PROVIDED INFORMATION ::
************
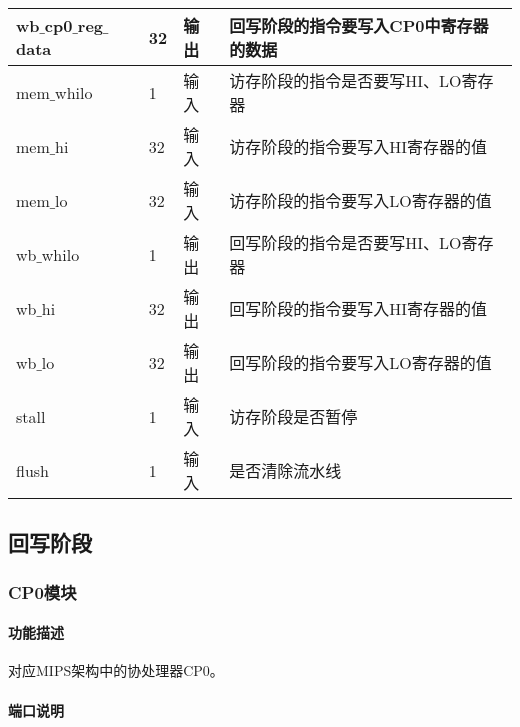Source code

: \begin{table}[H]
\begin{tabular}{|l|l|l|l|}
		\hline
		wb$\_$cp0$\_$reg$\_$data & 32 & 输出 & 回写阶段的指令要写入CP0中寄存器的数据 \\
		\hline
		mem$\_$whilo & 1 & 输入 & 访存阶段的指令是否要写HI、LO寄存器 \\
		\hline
		mem$\_$hi & 32 & 输入 & 访存阶段的指令要写入HI寄存器的值 \\
		\hline
		mem$\_$lo & 32 & 输入 & 访存阶段的指令要写入LO寄存器的值 \\
		\hline
		wb$\_$whilo & 1 & 输出 & 回写阶段的指令是否要写HI、LO寄存器 \\
		\hline
		wb$\_$hi & 32 & 输出 & 回写阶段的指令要写入HI寄存器的值 \\
		\hline
		wb$\_$lo & 32 & 输出 & 回写阶段的指令要写入LO寄存器的值 \\
		\hline
		stall & 1 & 输入 & 访存阶段是否暂停 \\
		\hline
		flush & 1 & 输入 & 是否清除流水线 \\
		\hline
	\end{tabular}
\end{table}
\subsection{回写阶段}
\subsubsection{CP0模块}
\paragraph{功能描述}
\quad

\quad

对应MIPS架构中的协处理器CP0。
\paragraph{端口说明}
\quad

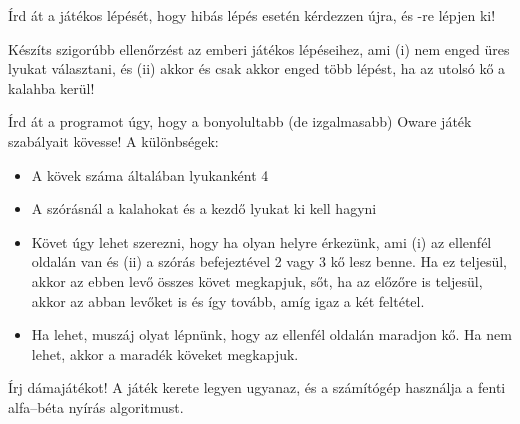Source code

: \begin{problem}
Írd át a játékos lépését, hogy hibás lépés
esetén kérdezzen újra, és -re lépjen ki!
\end{problem}
\begin{problem}
Készíts szigorúbb ellenőrzést az emberi játékos
lépéseihez, ami (i) nem enged üres lyukat
választani, és (ii) akkor és csak akkor enged több
lépést, ha az utolsó kő a kalahba kerül!
\end{problem}
\begin{problem}
Írd át a programot úgy, hogy a bonyolultabb (de
izgalmasabb) Oware játék szabályait kövesse!  A
különbségek:
\begin{itemize}
\item A kövek száma általában lyukanként 4
\item A szórásnál a kalahokat és a kezdő lyukat ki kell hagyni
\item Követ úgy lehet szerezni, hogy ha olyan helyre
  érkezünk, ami (i) az ellenfél oldalán van és (ii)
  a szórás befejeztével 2 vagy 3 kő lesz benne.  Ha
  ez teljesül, akkor az ebben levő összes követ
  megkapjuk, sőt, ha az előzőre is teljesül, akkor
  az abban levőket is és így tovább, amíg igaz a két
  feltétel.
\item Ha lehet, muszáj olyat lépnünk, hogy az
  ellenfél oldalán maradjon kő. Ha nem lehet, akkor
  a maradék köveket megkapjuk.
\end{itemize}
\end{problem}
\begin{problem}
Írj dámajátékot! A játék kerete legyen ugyanaz,
és a számítógép használja a fenti alfa--béta nyírás
algoritmust.
\end{problem}

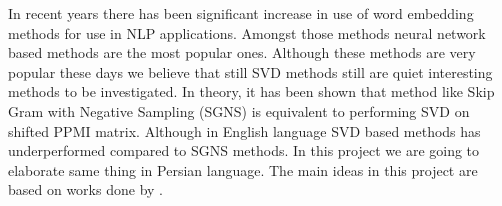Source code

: %
In recent years there has been significant increase in use of word embedding methods for use in NLP applications. Amongst those methods neural network based methods are the most popular ones. Although these methods are very popular these days we believe that still SVD methods still are quiet interesting methods to be investigated.  In theory, it has been shown that method like Skip Gram with Negative Sampling (SGNS) is equivalent to performing SVD on shifted PPMI matrix. Although in English language SVD based methods has underperformed compared to SGNS methods. In this project we are going to elaborate same thing in Persian language. The main ideas in this project are based on works done by \cite{DBLP:conf/conll/2014} \cite{DBLP:journals/tacl/LevyGD15} \cite{NIPS2014_5477}. 

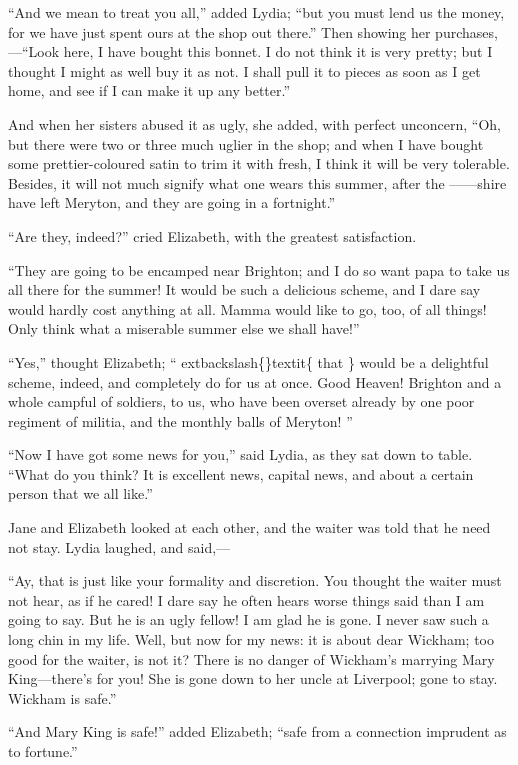 \documentclass[10pt]{book}
\begin{document}
   “And we mean to treat you all,” added Lydia; “but you must lend us the
money, for we have just spent ours at the shop out there.” Then showing
her purchases,—“Look here, I have bought this bonnet. I do not think it
is very pretty; but I thought I might as well buy it as not. I shall
pull it to pieces as soon as I get home, and see if I can make it up any
better.”
  

   And when her sisters abused it as ugly, she added, with perfect
unconcern, “Oh, but there were two or three much uglier in the shop; and
when I have bought some prettier-coloured satin to trim it with fresh, I
think it will be very tolerable. Besides, it will not much signify what
one wears this summer, after the ——shire have left Meryton, and they
are going in a fortnight.”
  

   “Are they, indeed?” cried Elizabeth, with the greatest satisfaction.
  

   “They are going to be encamped near Brighton; and I do so want papa to
take us all there for the summer! It would be such a delicious scheme,
and I dare say would hardly cost anything at all. Mamma would like to
go, too, of all things! Only think what a miserable summer else we shall
have!”
  

   “Yes,” thought Elizabeth; “
   	extbackslash\{\}textit\{
    that
   \}
   would be a delightful scheme, indeed,
and completely do for us at once. Good Heaven! Brighton and a whole
campful of soldiers, to us, who have been overset already by one poor
regiment of militia, and the monthly balls of Meryton!
   ”
  

   “Now I have got some news for you,” said Lydia, as they sat down to
table. “What do you think? It is excellent news, capital news, and about
a certain person that we all like.”
  

   Jane and Elizabeth looked at each other, and the waiter was told that he
need not stay. Lydia laughed, and said,—
  

   “Ay, that is just like your formality and discretion. You thought the
waiter must not hear, as if he cared! I dare say he often hears worse
things said than I am going to say. But he is an ugly fellow! I am glad
he is gone. I never saw such a long chin in my life. Well, but now for
my news: it is about dear Wickham; too good for the waiter, is not it?
There is no danger of Wickham’s marrying Mary King—there’s for you! She
is gone down to her uncle at Liverpool; gone to stay. Wickham is safe.”
  

   “And Mary King is safe!” added Elizabeth; “safe from a connection
imprudent as to fortune.”
  
\end{document}
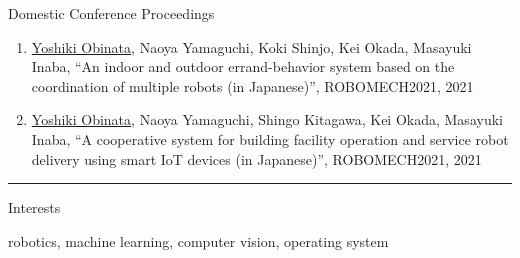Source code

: \documentclass[a4paper,10pt]{article}
\newlength{\cvcolumngapwidth}
\newlength{\cvleftcolumnwidth}
\newlength{\cvrightcolumnwidth}
\newcommand{\cvsectionstyle}[1]{{\normalsize\cvsectionfont\textcolor{cvsectioncolor}{#1}}}
\newcommand{\cvheadingstyle}[1]{{\normalsize\cvheadingfont\textcolor{cvheadingcolor}{#1}}}
\newlength{\cvafteritemskipamount}
\newlength{\cvaftersectionskipamount}
\newlength{\cvbetweensectionandheadingextraskipamount}
\newlength{\cvparskip}
\newcommand{\cvsection}[1]{
    \begin{minipage}[t]{\cvleftcolumnwidth}
        \raggedleft\cvsectionstyle{#1}
    \end{minipage}%
    \hspace{\cvcolumngapwidth}%
    \begin{minipage}[t]{\cvrightcolumnwidth}
        \textcolor{cvrulecolor}{\rule{\cvrightcolumnwidth}{0.3mm}}
    \end{minipage}

    \vspace{\cvaftersectionskipamount}
}
\newcommand{\cvitem}[2]{
    \begin{minipage}[t]{\cvleftcolumnwidth}
        \raggedleft #1
    \end{minipage}%
    \hspace{\cvcolumngapwidth}%
    \begin{minipage}[t]{\cvrightcolumnwidth}
        \setlength{\parskip}{\cvparskip} #2
    \end{minipage}

    \vspace{\cvafteritemskipamount}
}
\begin{document}
\vspace{\cvbetweensectionandheadingextraskipamount}

\cvitem{
  \cvheadingstyle{Domestic Conference Proceedings}
}{
  \begin{enumerate}
  \item \underline{Yoshiki Obinata}, Naoya Yamaguchi, Koki Shinjo, Kei Okada, Masayuki Inaba, ``An indoor and outdoor errand-behavior system based on the coordination of multiple robots (in Japanese)'', ROBOMECH2021, 2021
  \item \underline{Yoshiki Obinata}, Naoya Yamaguchi, Shingo Kitagawa, Kei Okada, Masayuki Inaba, ``A cooperative system for building facility operation and service robot delivery using smart IoT devices (in Japanese)'', ROBOMECH2021, 2021


  \end{enumerate}
}



\cvsection{ADDITIONAL INFORMATION}

\vspace{\cvbetweensectionandheadingextraskipamount}


\cvitem{
    \cvheadingstyle{Interests}
}{
    robotics, machine learning, computer vision, operating system
}
\end{document}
************
All lines in the entries above that include "Obinata" should be found and copied.

  \item \underline{Yoshiki Obinata}, Naoya Yamaguchi, Koki Shinjo, Kei Okada, Masayuki Inaba, ``An indoor and outdoor errand-behavior system based on the coordination of multiple robots (in Japanese)'', ROBOMECH2021, 2021
  \item \underline{Yoshiki Obinata}, Naoya Yamaguchi, Shingo Kitagawa, Kei Okada, Masayuki Inaba, ``A cooperative system for building facility operation and service robot delivery using smart IoT devices (in Japanese)'', ROBOMECH2021, 2021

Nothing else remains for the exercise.